*** Records shown Section Begins ***

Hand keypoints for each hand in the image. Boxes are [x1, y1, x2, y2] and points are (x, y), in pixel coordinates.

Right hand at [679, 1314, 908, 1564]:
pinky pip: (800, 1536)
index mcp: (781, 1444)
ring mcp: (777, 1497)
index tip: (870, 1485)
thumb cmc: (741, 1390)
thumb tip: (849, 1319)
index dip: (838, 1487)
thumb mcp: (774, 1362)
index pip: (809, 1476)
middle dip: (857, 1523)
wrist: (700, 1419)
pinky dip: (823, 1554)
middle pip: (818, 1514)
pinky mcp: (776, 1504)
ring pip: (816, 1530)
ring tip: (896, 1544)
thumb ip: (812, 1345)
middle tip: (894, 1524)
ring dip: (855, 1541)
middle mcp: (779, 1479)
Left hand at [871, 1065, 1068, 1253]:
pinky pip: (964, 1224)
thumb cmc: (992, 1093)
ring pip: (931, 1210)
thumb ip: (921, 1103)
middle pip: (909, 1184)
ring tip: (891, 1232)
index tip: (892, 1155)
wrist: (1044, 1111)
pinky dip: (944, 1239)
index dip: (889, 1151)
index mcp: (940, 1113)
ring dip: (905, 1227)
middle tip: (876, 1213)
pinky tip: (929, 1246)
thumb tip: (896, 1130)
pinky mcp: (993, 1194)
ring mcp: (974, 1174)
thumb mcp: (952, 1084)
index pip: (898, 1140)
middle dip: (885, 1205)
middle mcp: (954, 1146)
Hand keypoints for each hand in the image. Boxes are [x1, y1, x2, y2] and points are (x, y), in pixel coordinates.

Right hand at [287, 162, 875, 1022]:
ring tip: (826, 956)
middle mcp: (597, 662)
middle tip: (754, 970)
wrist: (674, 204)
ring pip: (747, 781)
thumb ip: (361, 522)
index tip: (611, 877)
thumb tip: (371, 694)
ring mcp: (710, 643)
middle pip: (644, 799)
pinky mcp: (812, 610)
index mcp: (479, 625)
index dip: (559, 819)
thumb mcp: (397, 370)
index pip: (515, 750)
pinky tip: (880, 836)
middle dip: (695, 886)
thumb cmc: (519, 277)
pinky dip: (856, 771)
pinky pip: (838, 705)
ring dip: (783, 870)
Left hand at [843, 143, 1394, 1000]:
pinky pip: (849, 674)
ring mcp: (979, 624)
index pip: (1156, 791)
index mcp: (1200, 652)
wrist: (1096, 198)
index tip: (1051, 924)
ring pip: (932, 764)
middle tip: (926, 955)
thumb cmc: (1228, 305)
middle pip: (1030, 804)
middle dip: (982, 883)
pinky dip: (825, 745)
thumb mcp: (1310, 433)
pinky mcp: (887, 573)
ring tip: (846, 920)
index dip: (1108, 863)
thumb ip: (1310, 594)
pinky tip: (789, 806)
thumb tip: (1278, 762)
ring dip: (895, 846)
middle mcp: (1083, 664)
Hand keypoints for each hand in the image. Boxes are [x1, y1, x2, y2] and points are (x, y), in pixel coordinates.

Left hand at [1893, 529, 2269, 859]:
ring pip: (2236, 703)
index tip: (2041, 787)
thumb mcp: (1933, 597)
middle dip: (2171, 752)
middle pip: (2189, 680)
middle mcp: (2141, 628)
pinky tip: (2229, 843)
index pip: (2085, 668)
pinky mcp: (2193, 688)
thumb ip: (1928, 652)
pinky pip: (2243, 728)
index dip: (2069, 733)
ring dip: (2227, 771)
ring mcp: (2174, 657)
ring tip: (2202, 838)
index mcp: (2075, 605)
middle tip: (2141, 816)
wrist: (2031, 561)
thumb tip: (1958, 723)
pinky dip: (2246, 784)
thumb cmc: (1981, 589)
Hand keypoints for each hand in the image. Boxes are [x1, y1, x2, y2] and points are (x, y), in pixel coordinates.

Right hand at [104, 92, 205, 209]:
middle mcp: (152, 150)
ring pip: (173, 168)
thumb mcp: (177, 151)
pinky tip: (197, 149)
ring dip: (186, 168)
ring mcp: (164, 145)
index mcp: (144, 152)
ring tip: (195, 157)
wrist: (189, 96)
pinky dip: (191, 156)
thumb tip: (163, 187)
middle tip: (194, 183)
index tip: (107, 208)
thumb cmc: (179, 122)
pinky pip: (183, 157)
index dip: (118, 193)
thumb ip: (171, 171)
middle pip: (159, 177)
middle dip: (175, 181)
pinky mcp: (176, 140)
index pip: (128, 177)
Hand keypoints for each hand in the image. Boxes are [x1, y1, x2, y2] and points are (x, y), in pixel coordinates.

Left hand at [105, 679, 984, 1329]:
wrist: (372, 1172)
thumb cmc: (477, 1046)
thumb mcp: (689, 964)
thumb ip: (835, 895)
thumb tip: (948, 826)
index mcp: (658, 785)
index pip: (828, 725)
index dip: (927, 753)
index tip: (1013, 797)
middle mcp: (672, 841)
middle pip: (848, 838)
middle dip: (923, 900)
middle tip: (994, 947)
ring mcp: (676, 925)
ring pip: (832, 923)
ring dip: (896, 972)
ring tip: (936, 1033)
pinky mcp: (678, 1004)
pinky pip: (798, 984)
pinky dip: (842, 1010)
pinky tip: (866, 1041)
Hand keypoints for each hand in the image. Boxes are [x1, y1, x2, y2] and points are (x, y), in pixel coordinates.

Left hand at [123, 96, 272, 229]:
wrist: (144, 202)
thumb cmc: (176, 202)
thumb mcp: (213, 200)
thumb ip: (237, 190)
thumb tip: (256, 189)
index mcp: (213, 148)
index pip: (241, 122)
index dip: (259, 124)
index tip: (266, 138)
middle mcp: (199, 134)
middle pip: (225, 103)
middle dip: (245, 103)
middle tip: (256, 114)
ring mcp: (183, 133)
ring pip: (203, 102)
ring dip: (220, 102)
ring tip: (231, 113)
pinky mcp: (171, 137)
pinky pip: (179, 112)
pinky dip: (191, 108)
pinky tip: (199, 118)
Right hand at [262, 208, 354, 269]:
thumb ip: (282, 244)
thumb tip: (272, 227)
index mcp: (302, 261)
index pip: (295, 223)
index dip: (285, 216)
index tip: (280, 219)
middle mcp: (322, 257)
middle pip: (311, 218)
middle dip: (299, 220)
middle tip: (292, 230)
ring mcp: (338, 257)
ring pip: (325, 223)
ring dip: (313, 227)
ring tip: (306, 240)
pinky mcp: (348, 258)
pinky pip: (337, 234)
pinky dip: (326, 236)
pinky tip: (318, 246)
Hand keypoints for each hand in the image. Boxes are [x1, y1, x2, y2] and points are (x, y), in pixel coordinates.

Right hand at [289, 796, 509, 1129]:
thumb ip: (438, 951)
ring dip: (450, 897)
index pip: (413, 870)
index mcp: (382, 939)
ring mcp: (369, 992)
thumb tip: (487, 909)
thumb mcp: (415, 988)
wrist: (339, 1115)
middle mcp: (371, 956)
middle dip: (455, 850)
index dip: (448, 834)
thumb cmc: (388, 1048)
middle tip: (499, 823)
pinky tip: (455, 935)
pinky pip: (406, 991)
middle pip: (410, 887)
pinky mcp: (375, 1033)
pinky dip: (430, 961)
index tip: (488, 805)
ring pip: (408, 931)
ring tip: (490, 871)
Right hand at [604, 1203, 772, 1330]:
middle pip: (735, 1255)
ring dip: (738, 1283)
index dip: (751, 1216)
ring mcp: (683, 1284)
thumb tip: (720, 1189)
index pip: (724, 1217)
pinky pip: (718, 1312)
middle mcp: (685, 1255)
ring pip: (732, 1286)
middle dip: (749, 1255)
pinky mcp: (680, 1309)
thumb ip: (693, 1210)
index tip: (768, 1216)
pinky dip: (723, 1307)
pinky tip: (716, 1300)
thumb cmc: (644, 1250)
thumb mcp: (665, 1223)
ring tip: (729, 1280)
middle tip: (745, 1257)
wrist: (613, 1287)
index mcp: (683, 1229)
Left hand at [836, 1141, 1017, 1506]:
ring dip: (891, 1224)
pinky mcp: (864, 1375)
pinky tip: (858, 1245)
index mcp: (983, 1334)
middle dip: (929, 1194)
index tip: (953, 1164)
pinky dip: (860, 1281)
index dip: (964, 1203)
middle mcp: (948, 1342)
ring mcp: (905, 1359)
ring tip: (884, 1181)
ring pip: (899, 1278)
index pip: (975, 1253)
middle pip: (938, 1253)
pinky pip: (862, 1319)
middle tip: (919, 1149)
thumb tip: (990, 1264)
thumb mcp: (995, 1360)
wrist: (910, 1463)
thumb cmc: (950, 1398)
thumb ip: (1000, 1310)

*** Records shown Section Ends ***

> _Required action_
Would you please copy every line in the data that contains the word "Right"?

> _Written solution_
Right hand at [679, 1314, 908, 1564]:
Right hand at [287, 162, 875, 1022]:
Right hand at [104, 92, 205, 209]:
Right hand at [262, 208, 354, 269]:
Right hand at [289, 796, 509, 1129]:
Right hand at [604, 1203, 772, 1330]:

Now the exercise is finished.